Ummm not many tree out there. Also where I have seen Tree rats out there is off limits by this time of the year.Also you can not use lead out there at all(except is for Deer hunting with slugs)


----------



## peters (Sep 28, 2010)

i hunt the marsh down there religously. i know you can only shoot steel. thanks for the heads up though.


----------



## folpak (Feb 6, 2008)

the place downright stinks for hunting. unless you like more people than animals


----------



## peters (Sep 28, 2010)

folpak said:


> the place downright stinks for hunting. unless you like more people than animals


 
i dont think that is all true. ive shot alot of ducks there. but there is lots of dummys out there. thats forsure


----------



## trentonbill (Jul 6, 2009)

peters said:


> DOES ANYONE HUNT HERE? WHERE IS A GOOD SPOT TO SQUIRRELL HUNT THERE????:bloos:


I have seen a few squirrels down Roberts Rd. but thats about it.


----------



## peters (Sep 28, 2010)

yea thets where i went. idk maybe im not ment to be a squirrel hunter hahah


----------



## glongworth3232 (Oct 18, 2006)

Try taking a bow out into an area of oaks and wait for a deer. See all kinds deer hunting:lol:. But not at mouille of course. Try onsted state game are find some mature oaks and sit tight u will see a few. good luck and happy hunting.


----------



## bigcountrysg (Oct 9, 2006)

You can go to Petersburg State Game Area, not that far from you. A lot better squirrel hunting there then at Pte.


----------



## raisinrat (Feb 9, 2006)

bigcountrysg said:


> You can go to Petersburg State Game Area, not that far from you. A lot better squirrel hunting there then at Pte.



zero out there every time I have gone out there the last 3 years. there use to be a lot more out there in the past but not anymore


----------



## Shotgunhunter (Sep 21, 2009)

peters said:


> DOES ANYONE HUNT HERE? WHERE IS A GOOD SPOT TO SQUIRRELL HUNT THERE????:bloos:


 NOWHERE!!!!!!!!!!! I used to hunt out there, but decided it was a waste of time. I go to the Sharonville game area and Waterloo for small game and deer now. Don't waste your time out there.

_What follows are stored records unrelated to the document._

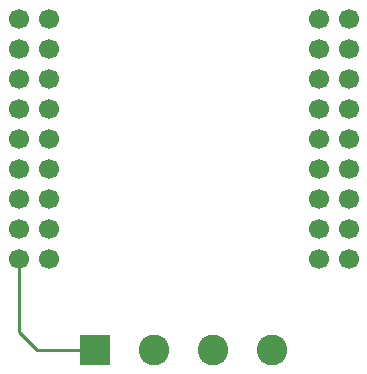
<source format=gbr>
%TF.GenerationSoftware,KiCad,Pcbnew,8.0.5*%
%TF.CreationDate,2024-09-19T11:43:03+02:00*%
%TF.ProjectId,QuinLED-ESP32-Lux,5175696e-4c45-4442-9d45-535033322d4c,rev?*%
%TF.SameCoordinates,Original*%
%TF.FileFunction,Copper,L1,Top*%
%TF.FilePolarity,Positive*%
%FSLAX46Y46*%
G04 Gerber Fmt 4.6, Leading zero omitted, Abs format (unit mm)*
G04 Created by KiCad (PCBNEW 8.0.5) date 2024-09-19 11:43:03*
%MOMM*%
%LPD*%
G01*
G04 APERTURE LIST*
%TA.AperFunction,ComponentPad*%
%ADD10C,1.700000*%
%TD*%
%TA.AperFunction,ComponentPad*%
%ADD11R,2.600000X2.600000*%
%TD*%
%TA.AperFunction,ComponentPad*%
%ADD12C,2.600000*%
%TD*%
%TA.AperFunction,Conductor*%
%ADD13C,0.250000*%
%TD*%
G04 APERTURE END LIST*
D10*
%TO.P,U1,1,GND*%
%TO.N,GND*%
X128040793Y-78640533D03*
%TO.P,U1,2,GND\u002A*%
%TO.N,unconnected-(U1-GND\u002A-Pad2)*%
X128040793Y-81180533D03*
%TO.P,U1,3,S_VN*%
%TO.N,unconnected-(U1-S_VN-Pad3)*%
X128040793Y-83720533D03*
%TO.P,U1,4,IO35*%
%TO.N,unconnected-(U1-IO35-Pad4)*%
X128040793Y-86260533D03*
%TO.P,U1,5,IO33*%
%TO.N,GPIO33*%
X128040793Y-88800533D03*
%TO.P,U1,6,IO34*%
%TO.N,unconnected-(U1-IO34-Pad6)*%
X128040793Y-91340533D03*
%TO.P,U1,7,IO14*%
%TO.N,unconnected-(U1-IO14-Pad7)*%
X128040793Y-93880533D03*
%TO.P,U1,8,3v3\u002A*%
%TO.N,unconnected-(U1-3v3\u002A-Pad8)*%
X128040793Y-96420533D03*
%TO.P,U1,9,5vF\u002A*%
%TO.N,+5V*%
X128040793Y-98960533D03*
%TO.P,U1,10,EN*%
%TO.N,unconnected-(U1-EN-Pad10)*%
X130580793Y-78640533D03*
%TO.P,U1,11,S_VP*%
%TO.N,unconnected-(U1-S_VP-Pad11)*%
X130580793Y-81180533D03*
%TO.P,U1,12,IO26*%
%TO.N,unconnected-(U1-IO26-Pad12)*%
X130580793Y-83720533D03*
%TO.P,U1,13,IO18*%
%TO.N,unconnected-(U1-IO18-Pad13)*%
X130580793Y-86260533D03*
%TO.P,U1,14,IO19*%
%TO.N,unconnected-(U1-IO19-Pad14)*%
X130580793Y-88800533D03*
%TO.P,U1,15,IO23*%
%TO.N,unconnected-(U1-IO23-Pad15)*%
X130580793Y-91340533D03*
%TO.P,U1,16,IO5*%
%TO.N,unconnected-(U1-IO5-Pad16)*%
X130580793Y-93880533D03*
%TO.P,U1,17,3v3*%
%TO.N,unconnected-(U1-3v3-Pad17)*%
X130580793Y-96420533D03*
%TO.P,U1,18,IO13*%
%TO.N,unconnected-(U1-IO13-Pad18)*%
X130580793Y-98960533D03*
%TO.P,U1,19,TXD*%
%TO.N,unconnected-(U1-TXD-Pad19)*%
X153440793Y-78640533D03*
%TO.P,U1,20,RXD*%
%TO.N,unconnected-(U1-RXD-Pad20)*%
X153440793Y-81180533D03*
%TO.P,U1,21,IO22*%
%TO.N,unconnected-(U1-IO22-Pad21)*%
X153440793Y-83720533D03*
%TO.P,U1,22,IO21*%
%TO.N,unconnected-(U1-IO21-Pad22)*%
X153440793Y-86260533D03*
%TO.P,U1,23,IO17*%
%TO.N,unconnected-(U1-IO17-Pad23)*%
X153440793Y-88800533D03*
%TO.P,U1,24,IO16*%
%TO.N,unconnected-(U1-IO16-Pad24)*%
X153440793Y-91340533D03*
%TO.P,U1,25,GND*%
%TO.N,unconnected-(U1-GND-Pad25)*%
X153440793Y-93880533D03*
%TO.P,U1,26,5v0*%
%TO.N,unconnected-(U1-5v0-Pad26)*%
X153440793Y-96420533D03*
%TO.P,U1,27,IO15*%
%TO.N,unconnected-(U1-IO15-Pad27)*%
X153440793Y-98960533D03*
%TO.P,U1,28,GND*%
%TO.N,unconnected-(U1-GND-Pad28)*%
X155980793Y-78640533D03*
%TO.P,U1,29,IO27*%
%TO.N,unconnected-(U1-IO27-Pad29)*%
X155980793Y-81180533D03*
%TO.P,U1,30,IO25*%
%TO.N,unconnected-(U1-IO25-Pad30)*%
X155980793Y-83720533D03*
%TO.P,U1,31,IO32*%
%TO.N,GPIO32*%
X155980793Y-86260533D03*
%TO.P,U1,32,IO12*%
%TO.N,unconnected-(U1-IO12-Pad32)*%
X155980793Y-88800533D03*
%TO.P,U1,33,IO_4*%
%TO.N,unconnected-(U1-IO_4-Pad33)*%
X155980793Y-91340533D03*
%TO.P,U1,34,IO_0*%
%TO.N,unconnected-(U1-IO_0-Pad34)*%
X155980793Y-93880533D03*
%TO.P,U1,35,IO_2*%
%TO.N,unconnected-(U1-IO_2-Pad35)*%
X155980793Y-96420533D03*
%TO.P,U1,36,NC*%
%TO.N,unconnected-(U1-NC-Pad36)*%
X155980793Y-98960533D03*
%TD*%
D11*
%TO.P,J1,1,Pin_1*%
%TO.N,+5V*%
X134460000Y-106680000D03*
D12*
%TO.P,J1,2,Pin_2*%
%TO.N,GPIO33*%
X139460000Y-106680000D03*
%TO.P,J1,3,Pin_3*%
%TO.N,GPIO32*%
X144460000Y-106680000D03*
%TO.P,J1,4,Pin_4*%
%TO.N,GND*%
X149460000Y-106680000D03*
%TD*%
D13*
%TO.N,+5V*%
X129540000Y-106680000D02*
X134460000Y-106680000D01*
X128040793Y-105180793D02*
X128040793Y-98960533D01*
X129540000Y-106680000D02*
X128040793Y-105180793D01*
%TD*%
M02*

</source>
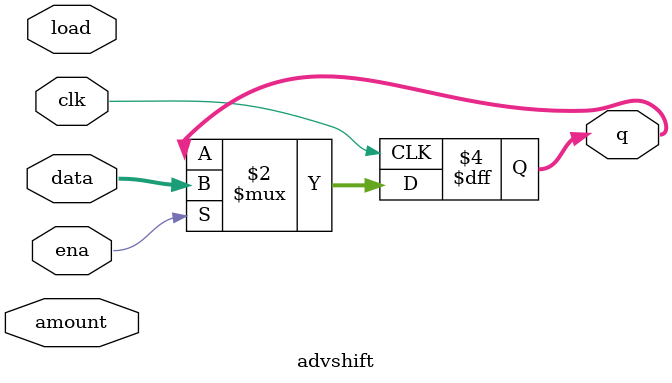
<source format=v>
module advshift(input clk,
input load,
input ena,
input [1:0] amount,
input [63:0] data,
output reg [63:0] q); 
// when load is high, assign data[63:0] to shift register q.
// if ena is high, shift q.
// amount: Chooses which direction and how much to shift.
// 2'b00: shift left by 1 bit.
// 2'b01: shift left by 8 bits.
// 2'b10: shift right by 1 bit.
// 2'b11: shift right by 8 bits.


always @(posedge clk) begin
  if(ena) begin
    q <= data;
  end
end
endmodule

</source>
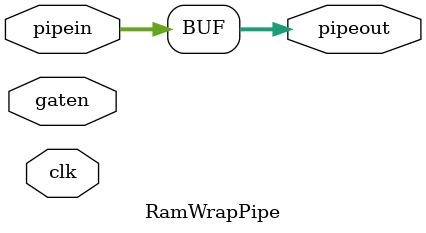
<source format=v>

`timescale 1ns/1ns
module RamWrapPipe
#(
   parameter WIDTH=0,
   parameter PIPELINE=0,
   parameter CORE_PIPE=0,
   parameter MAX_PIPE=4
)
(
   input                   clk,
   input  wire             gaten,  // low-true, one clock preceeding pipein (eg SELN)
   input  wire [WIDTH-1:0] pipein,
   output wire [WIDTH-1:0] pipeout
);

   localparam              WRAP_PIPE = PIPELINE - CORE_PIPE - 1;
   localparam              WRAP_GTN = PIPELINE - 1;   // The gaten pipe includes any core pipe

   generate

      if (PIPELINE > MAX_PIPE) begin : e0
`ifdef SYNTHESIS
`else
         initial begin
            $display("***ERROR: %m requested PIPELINE(%0d) exceeds MAX(%0d)",PIPELINE,MAX_PIPE);
            $finish;
         end
`endif
      end
      else if (PIPELINE < CORE_PIPE) begin : e1
`ifdef SYNTHESIS
         always $display("Error: Requested PIPELINE(%d) smaller than CORE(%d)",PIPELINE,CORE_PIPE);
`else
         initial begin
            $display("***ERROR: %m requested PIPELINE(%0d) smaller than CORE(%0d)",PIPELINE,CORE_PIPE);
            $finish;
         end
`endif
      end
      else if (PIPELINE > CORE_PIPE) begin : p0
         reg [WRAP_GTN:0]                gtn;
         reg [(WRAP_PIPE+1)*WIDTH-1:0]   pipe;

         assign pipeout = pipe[WIDTH-1:0];

         // DO NOT rely on for-loops to condition when WRAP_GTN or WRAP_PIPE are equal to zero
         // The case with a for-loop used to condition when WRAP_PIPE equals to zero
         //    does NOT work in DC synthesis. Although the for-loop is logically never entered,
         //    extra gates are being generated in synthesis due to tool error.

         // pipe the gaten (including any CORE_PIPE)
         if (WRAP_GTN > 0) begin
            always @(posedge clk)
               gtn <= {gaten, gtn[WRAP_GTN:1]};
         end
         else begin
            always @(posedge clk)
               gtn <= gaten;
         end

         // pipe the pipein gated by matching gaten pipe
         if (WRAP_PIPE > 0) begin
            always @(posedge clk) 
               if (~&gtn[WRAP_PIPE:0])
                  pipe <= {pipein, pipe[(WRAP_PIPE+1)*WIDTH-1:WIDTH]};
         end
         else begin
            always @(posedge clk)
               if (~gtn[0])
                  pipe <= pipein;
         end

      end
      else begin : p1
         assign pipeout = pipein;
      end

   endgenerate

endmodule

</source>
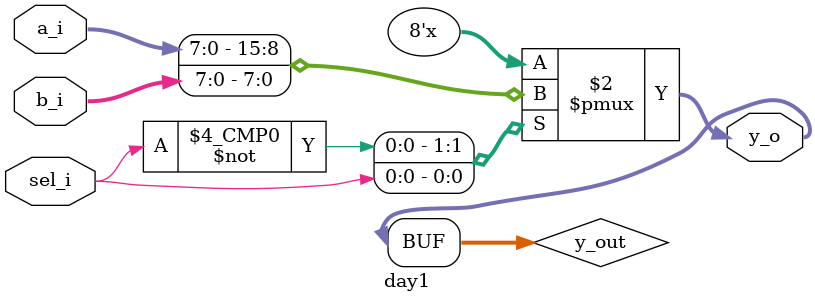
<source format=sv>

module day1 (
  input   wire [7:0]    a_i,
  input   wire [7:0]    b_i,
  input   wire          sel_i,
  output  wire [7:0]    y_o
);
	
  reg [7:0] y_out;
  // Write your logic here...
  always @ (*)
    begin
      case (sel_i)
        1'b0 : y_out = a_i;
        1'b1 : y_out = b_i;
      endcase
    end
  
  assign y_o = y_out;

endmodule

</source>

You will never see one unless you get REEEEEEAAAALLLLLYYYYYYYYY lucky.


----------



## bigcountrysg (Oct 9, 2006)

raisinrat said:


> zero out there every time I have gone out there the last 3 years. there use to be a lot more out there in the past but not anymore


Well then go farther west to Lake Hudson Gaming area I know there are a ton out there.


----------